The problem is that the virus is hitting an economy that was already fragile. Thursday’s numbers from the European Central Bank will remind us of this. They are likely to show that annual growth in lending to the private sector and in the M1 measure of the money stock have both levelled off in recent months at around 3.4 and 8 per cent, respectively. Both are consistent with the region growing only slightly, even before the virus hit.

All this is having a knock-on effect onto the UK, where purchasing managers are also likely to report falling activity. This could be confirmed by the CBI survey that could show a reversal in the recent increase in manufacturers’ output expectations fuelled in part by lower export orders. Hopes of a post-Brexit recovery in activity have then been dashed, at least for now.

But has panic buying boosted overall retail sales? We’ll get a clue from Wednesday’s CBI report on sales in early March. Before the virus hit, however, retailers were braced for weak demand – and official figures on Thursday could show that sales volumes in February were below the summer’s levels.

We should, though, get better news from inflation. CPI inflation could drop from January’s 1.8 per cent thanks to a fall in oil prices. And producer price numbers should show there’s now inflation in the pipeline. Output prices should be lower than they were in July, and up only 1 per cent year on year, while input prices should be flat year on year. These figures won’t reflect the slump in oil prices in recent days, so there’s more disinflation to come.

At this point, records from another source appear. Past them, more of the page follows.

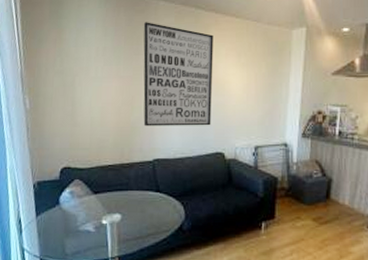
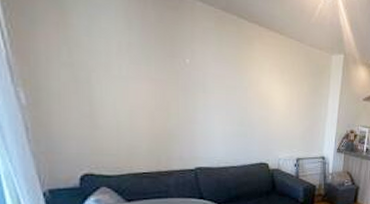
wall art: present [143,22,214,127] -> none [177,21,257,138]

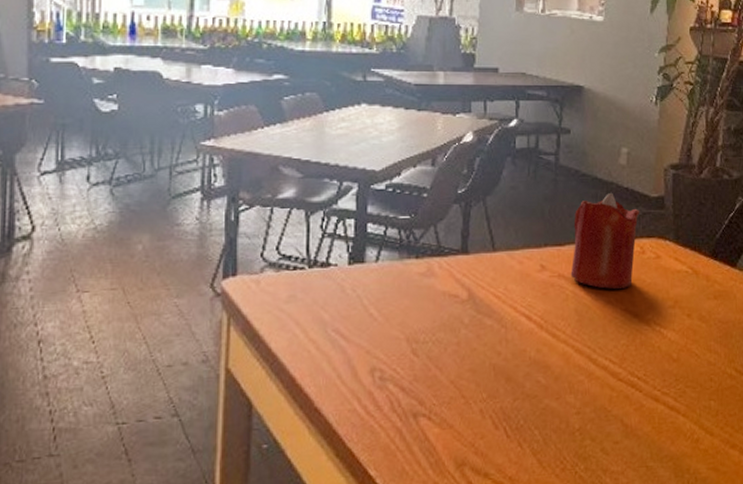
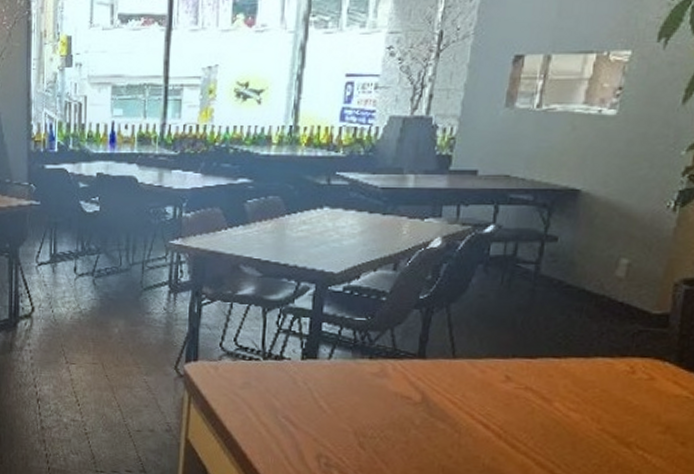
candle: present [570,192,640,289] -> none [539,306,636,408]

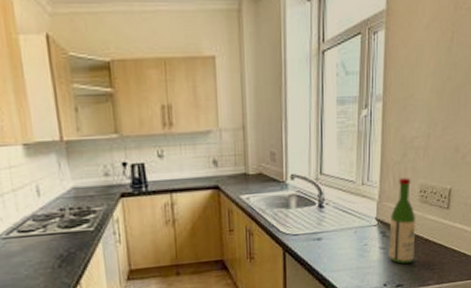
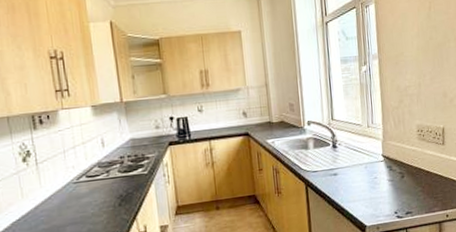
wine bottle: present [389,178,416,264] -> none [394,120,419,194]

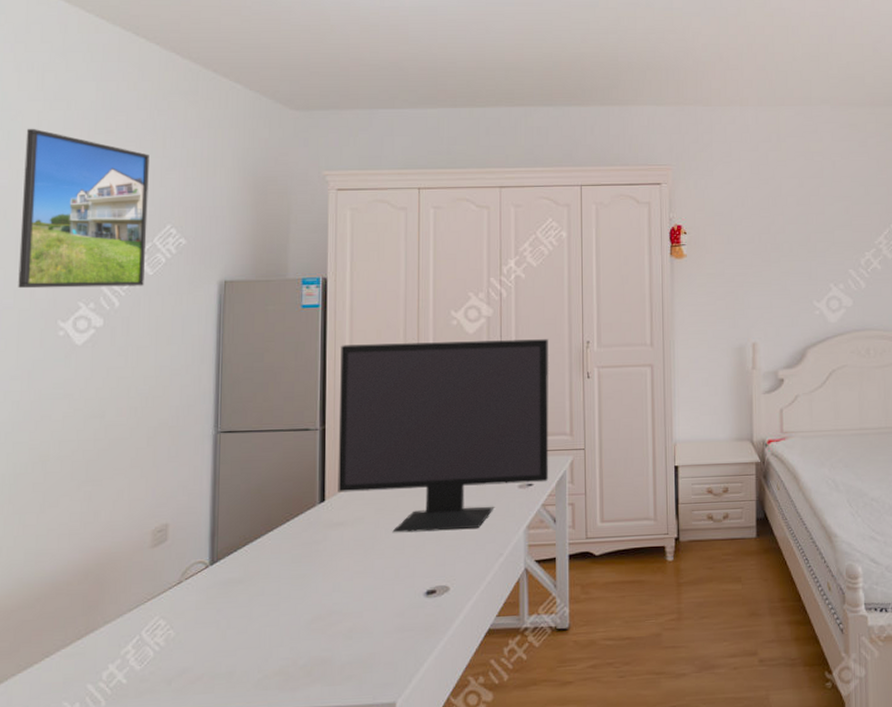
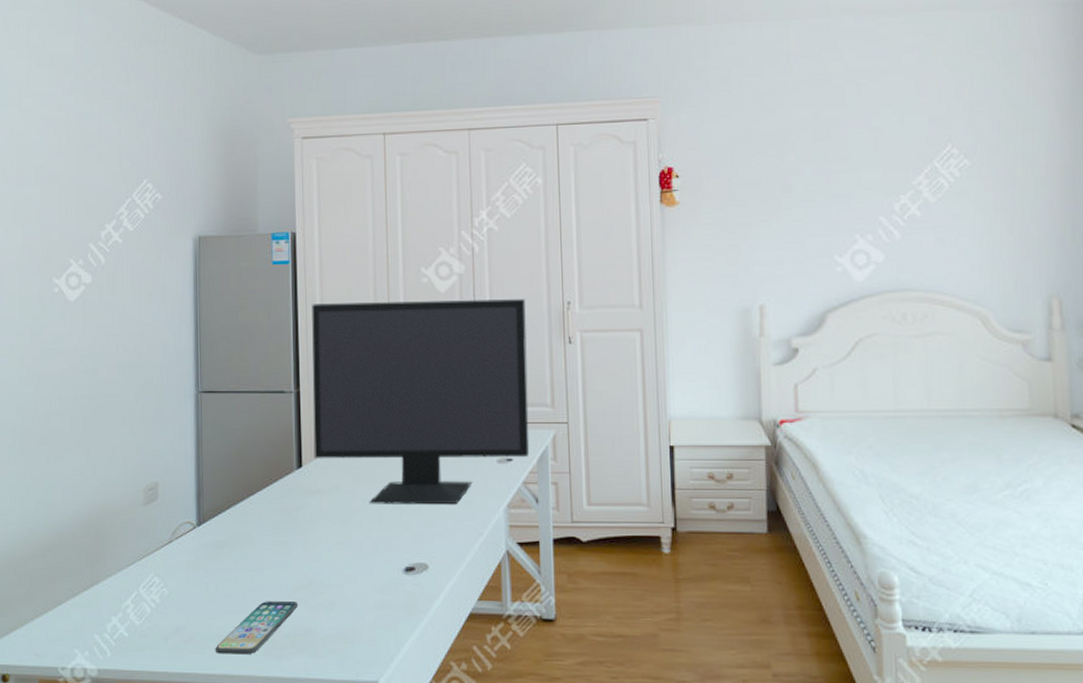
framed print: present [18,128,149,289] -> none [17,85,126,246]
smartphone: none [224,631,316,692] -> present [215,600,299,655]

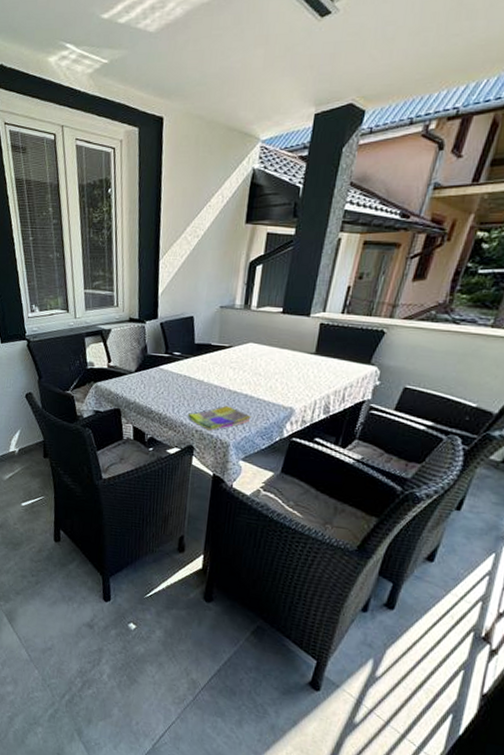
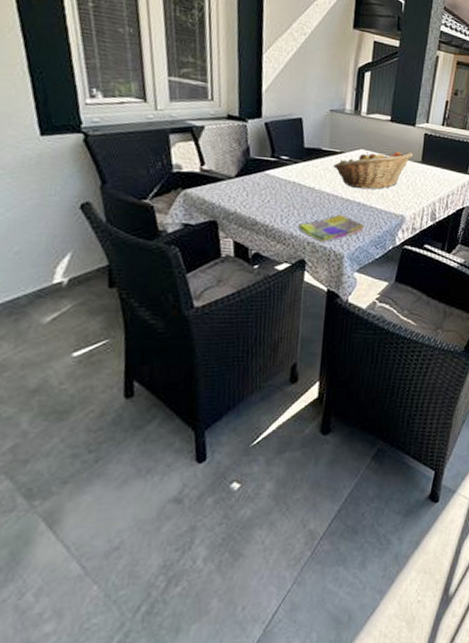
fruit basket: none [222,343,306,382] -> present [333,150,413,190]

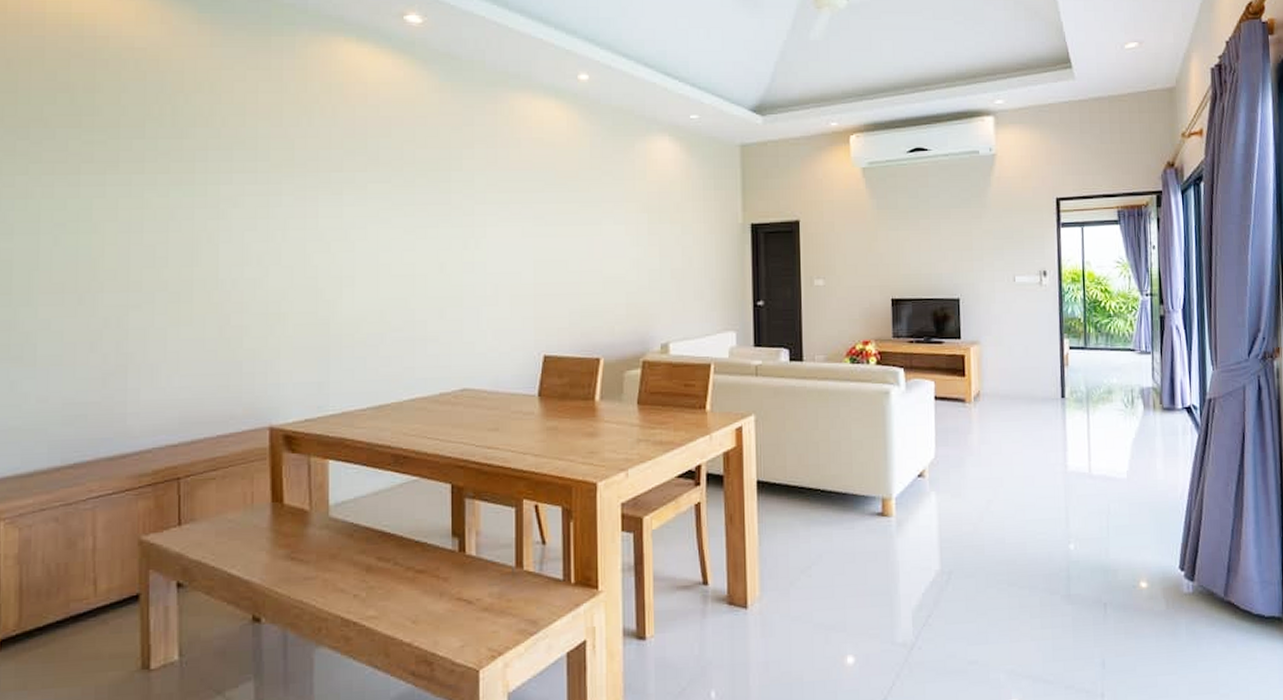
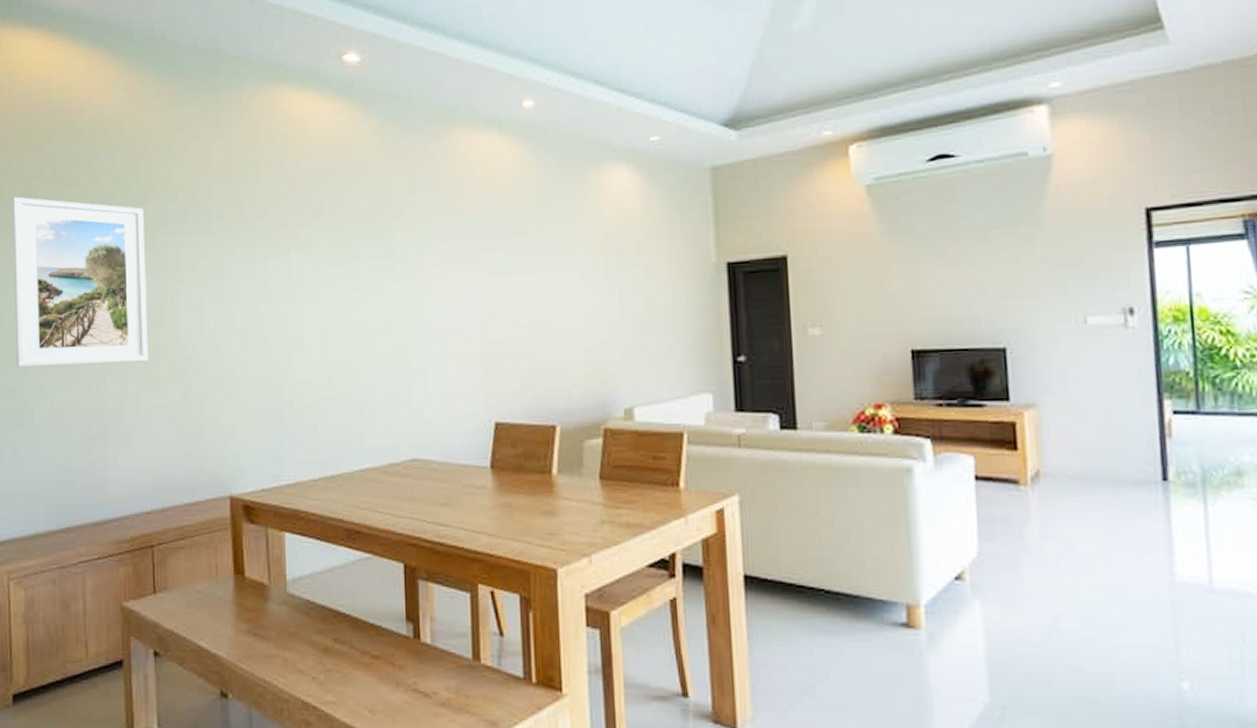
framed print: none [15,121,181,300] -> present [12,196,149,368]

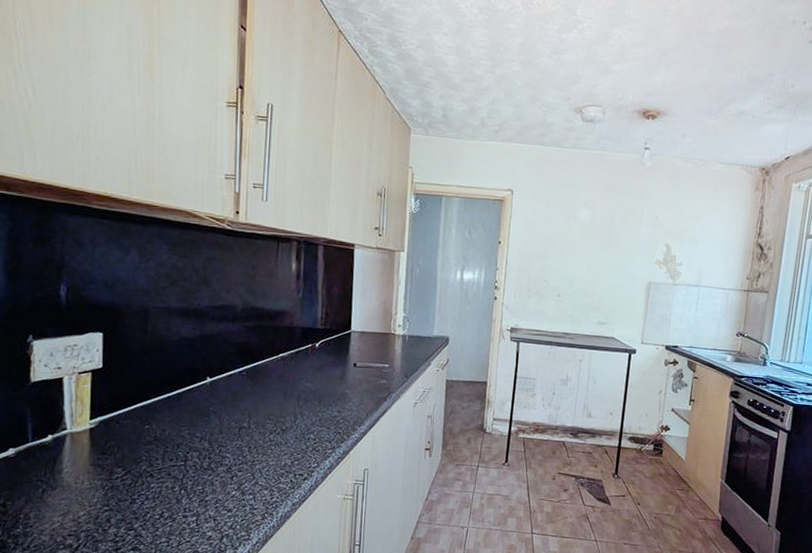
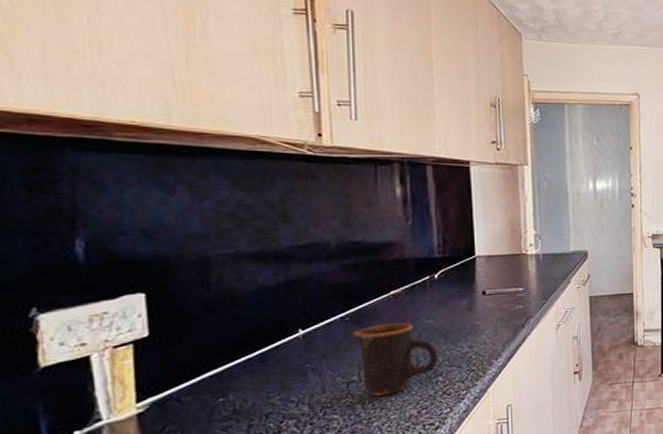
mug: none [247,381,313,444] -> present [353,322,439,396]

An exception to this is the housing market. The Nationwide could report that house price inflation has accelerated recently, to around 2.4 per cent – its highest rate since July 2018. This, though, partly reflects a lack of stock on the market, not just increased demand.

In the US the main news could be a slowdown in the housing market, with both prices and sales of new homes having grown only very slowly in recent months. This is consistent with consumer confidence having levelled off (albeit at a high rate) before any impact from the coronavirus.